#### Task data ####

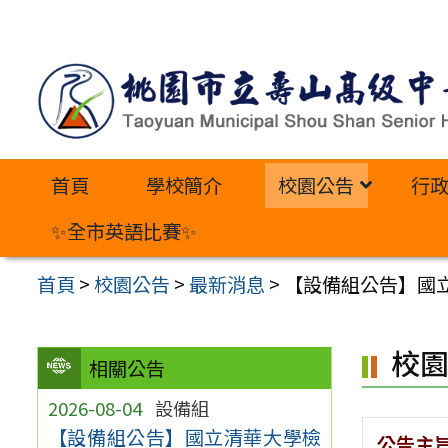
跳
至
主
要
內
首頁
學校簡介
校園公告
行
容
區
✨全市英語比賽✨
首頁
>
校園公告
>
最新消息
>
【設備組公告】國
校
相關公告
2026-08-04
設備組
【設備組公告】國立清華大學檢
公告主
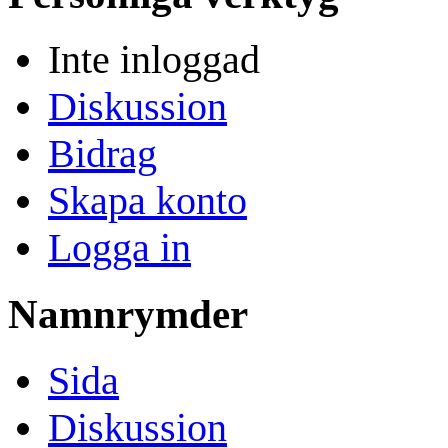
Inte inloggad
Diskussion
Bidrag
Skapa konto
Logga in
Namnrymder
Sida
Diskussion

####

Instruction.
Copy all of the data above exactly. Leave out every picture.

Exercise result.
跳
至
主
要
內
首頁
學校簡介
校園公告
行
容
區
✨全市英語比賽✨
首頁
>
校園公告
>
最新消息
>
【設備組公告】國
校
相關公告
2026-08-04
設備組
【設備組公告】國立清華大學檢
公告主
Inte inloggad
Diskussion
Bidrag
Skapa konto
Logga in
Namnrymder
Sida
Diskussion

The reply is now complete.